Faut-il informer son assureur lors de la vente d'un bien immobilier ?

Si vous souhaiter vendre votre bien immobilier, sachez que différentes formalités s’imposent à vous. Il est notamment nécessaire d'informer votre assureur par lettre recommandée avec demande d'avis de réception.

Si vous vendez votre bien immobilier, vous devez prévenir votre assureur

L’article L121-10 du code des assurances impose au propriétaire d’un bien, d’informer l’assureur par lettre recommandée avec demande d’avis de réception de sa mise en vente. La loi ne définit pas précisément le contenu de l’information à transmettre à l’assureur.
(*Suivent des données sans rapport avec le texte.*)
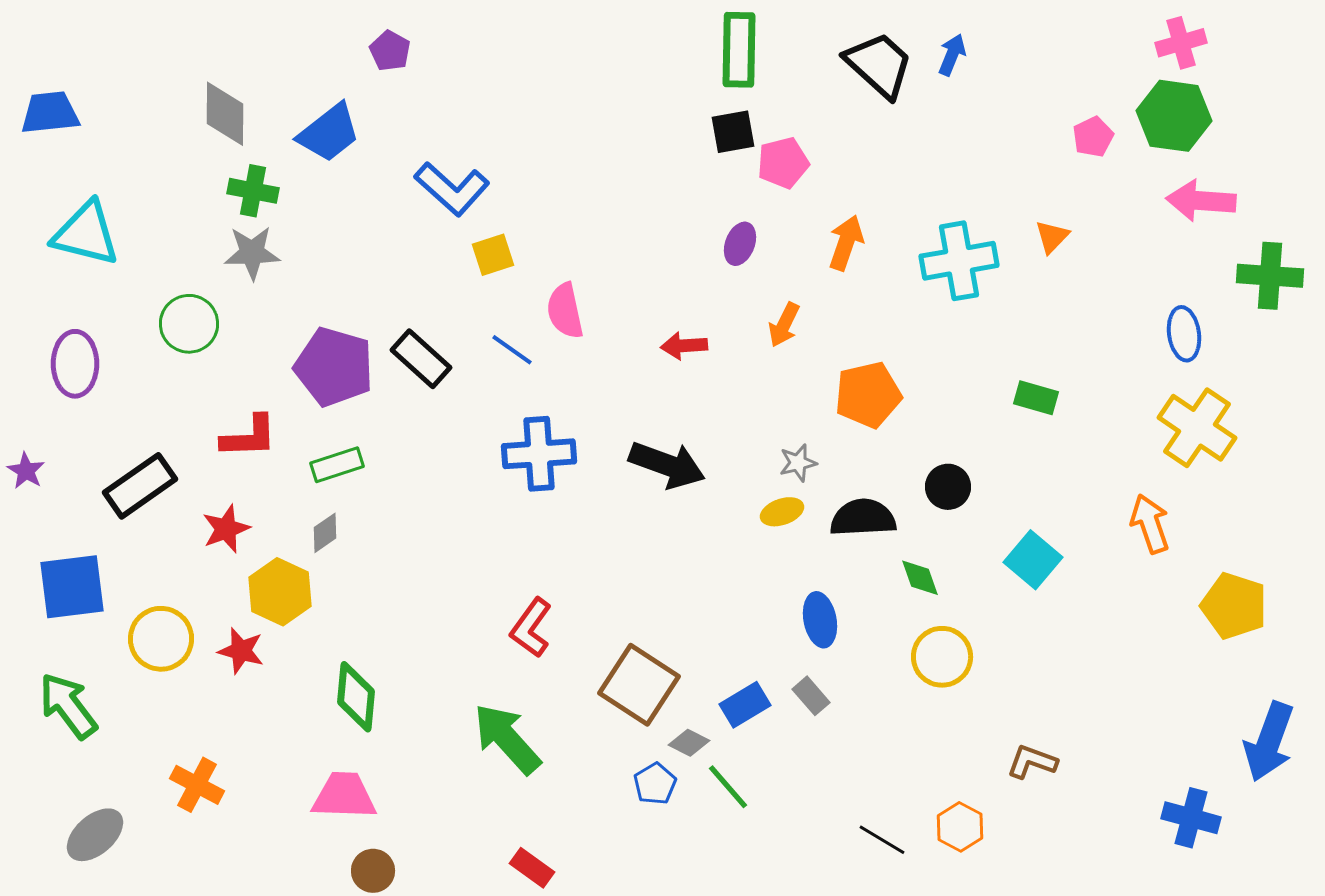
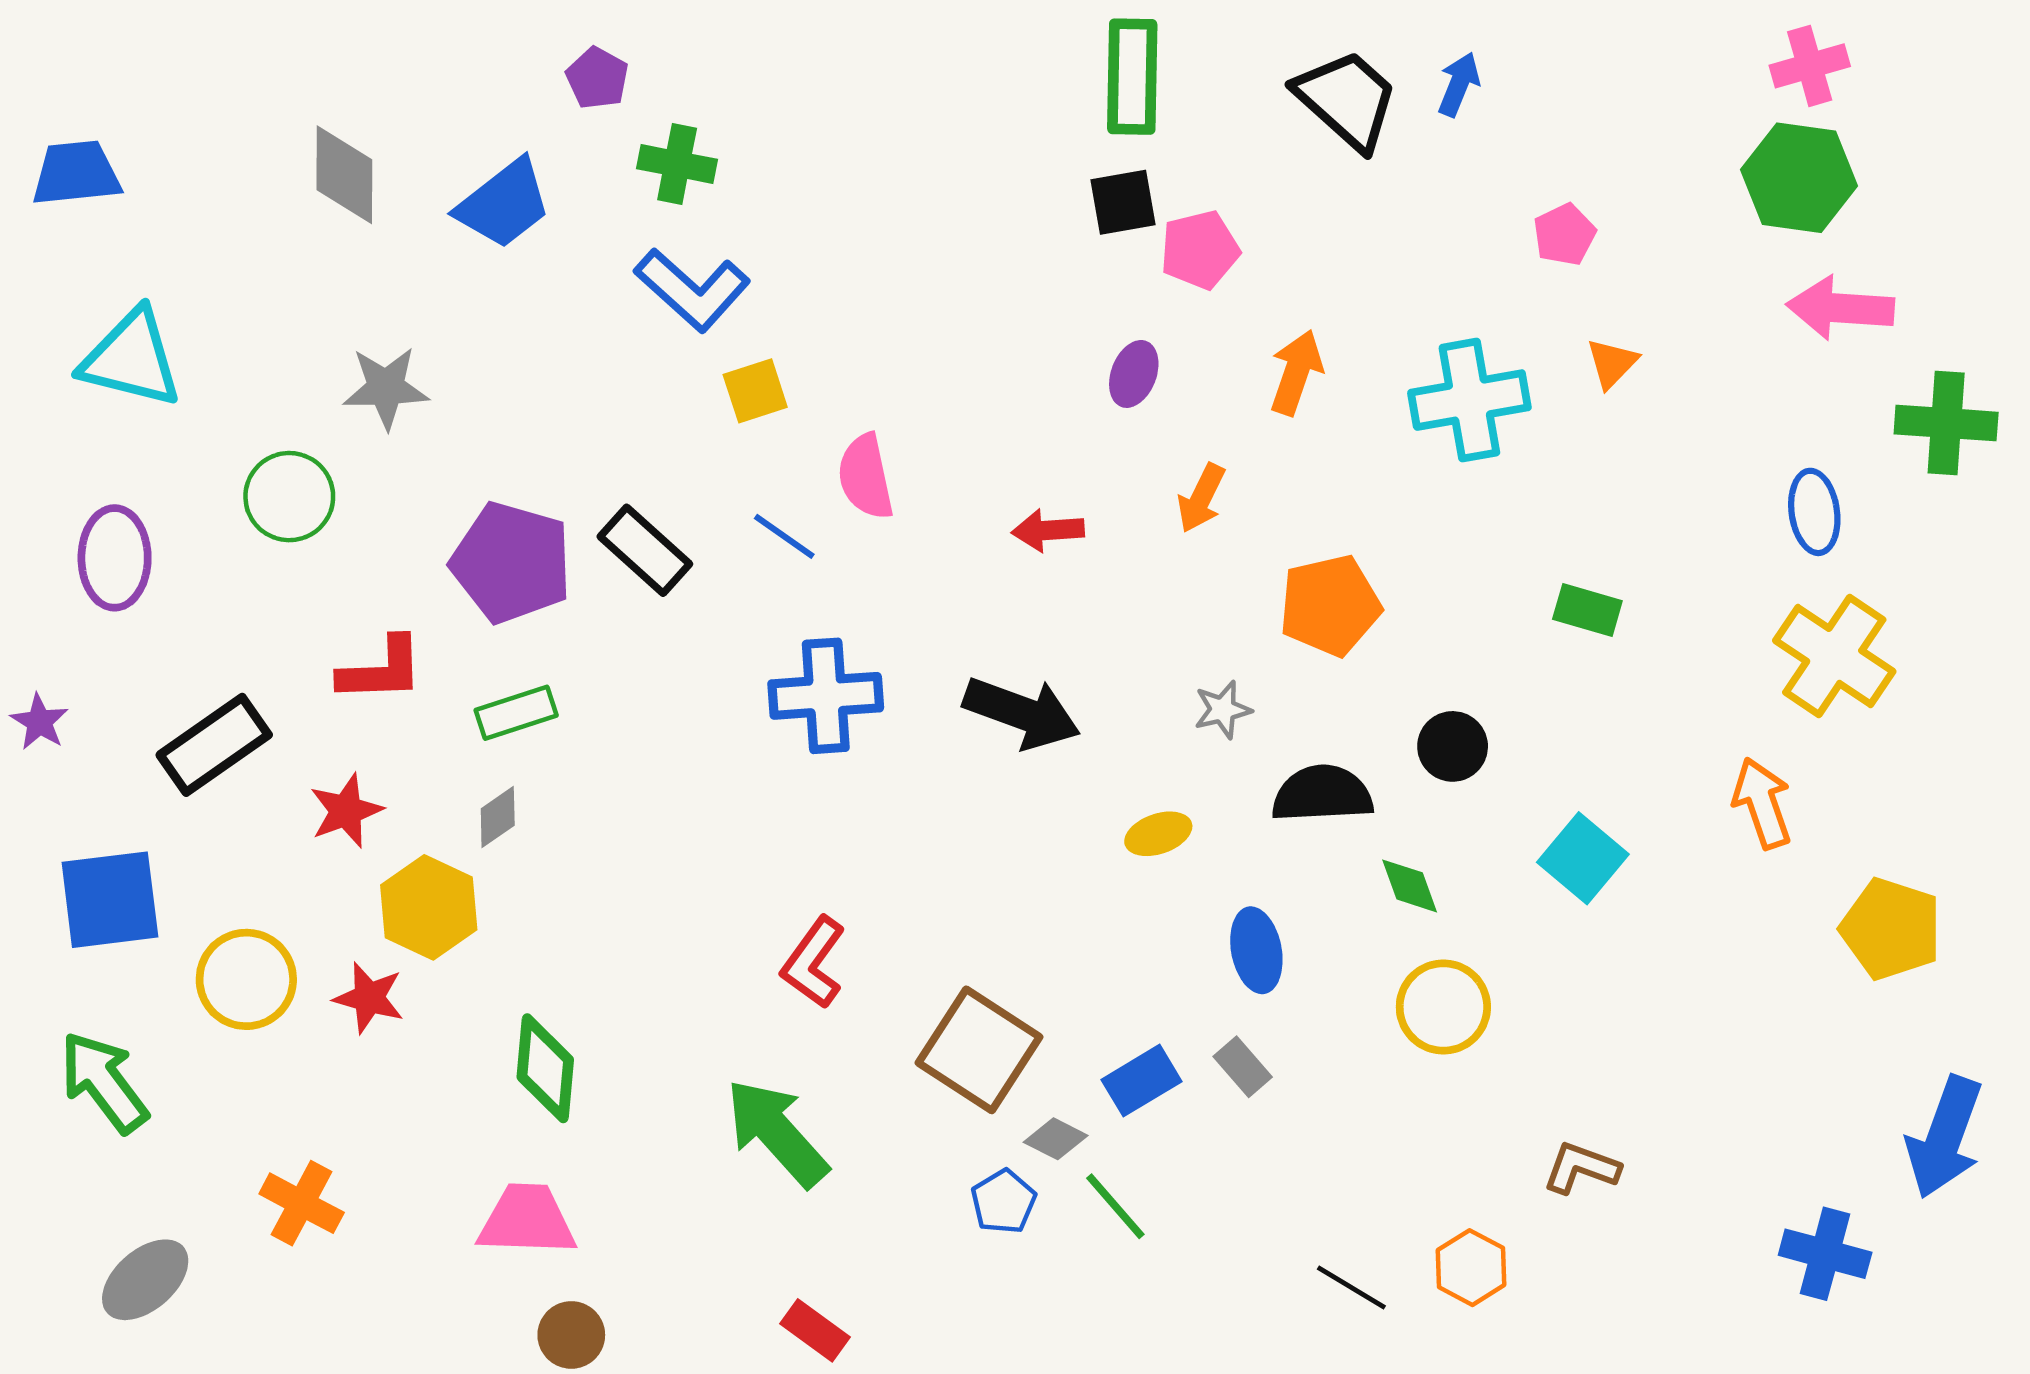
pink pentagon: (1093, 137) -> (1564, 235), moved
green cross: (253, 191) -> (677, 164), moved
yellow ellipse: (782, 512) -> (1158, 834), moved

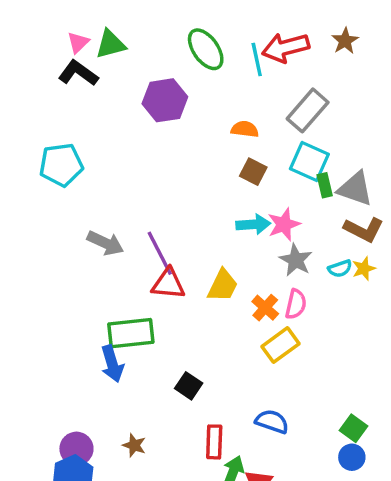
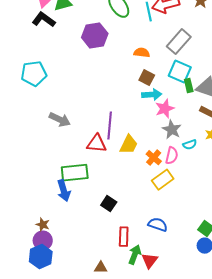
cyan arrow: (253, 224) -> (152, 95), moved
purple line: (160, 253) -> (110, 126), moved, turned 32
cyan semicircle: (340, 269) -> (190, 145), moved
brown star: (134, 445) -> (43, 225), moved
Il est généralement d’usage de fournir à l’assureur du bien vendu, une attestation de vente établie par le notaire indiquant les conditions de la vente ainsi que la détermination du bien et des parties (vendeurs et acquéreurs).

Bon à savoir

Aucun délai légal n’existe, mais il est recommandé au vendeur de procéder à cette information le plus tôt possible.

À défaut d’information, votre assureur peut vous poursuivre

Si vous n’avez pas informer votre assureur de la vente de votre bien, vous en demeurez le seul propriétaire à ses yeux. L’assureur peut donc agir contre vous, vous demander le paiement de certaines primes et vous poursuivre judiciairement à défaut de paiement, même si le transfert de propriété a déjà eu lieu. En cas de défaut de paiement des primes d’assurance par l’assuré, l’assureur dispose d’un droit de suspension de la garantie dans un délai de 30 jours suivant une mise en demeure de payer à l’assuré. Cette suspension ne peut pas s’appliquer dans ce cas précis selon la Cour de cassation. En effet, l’acquéreur est le bénéficiaire effectif de la garantie, mais pas le destinataire de la mise en demeure adressée par l’assureur. En revanche, une fois que le vendeur a informé son assureur de la vente du bien, il n’est plus tenu du paiement des primes à venir, qui incombera au nouveau propriétaire.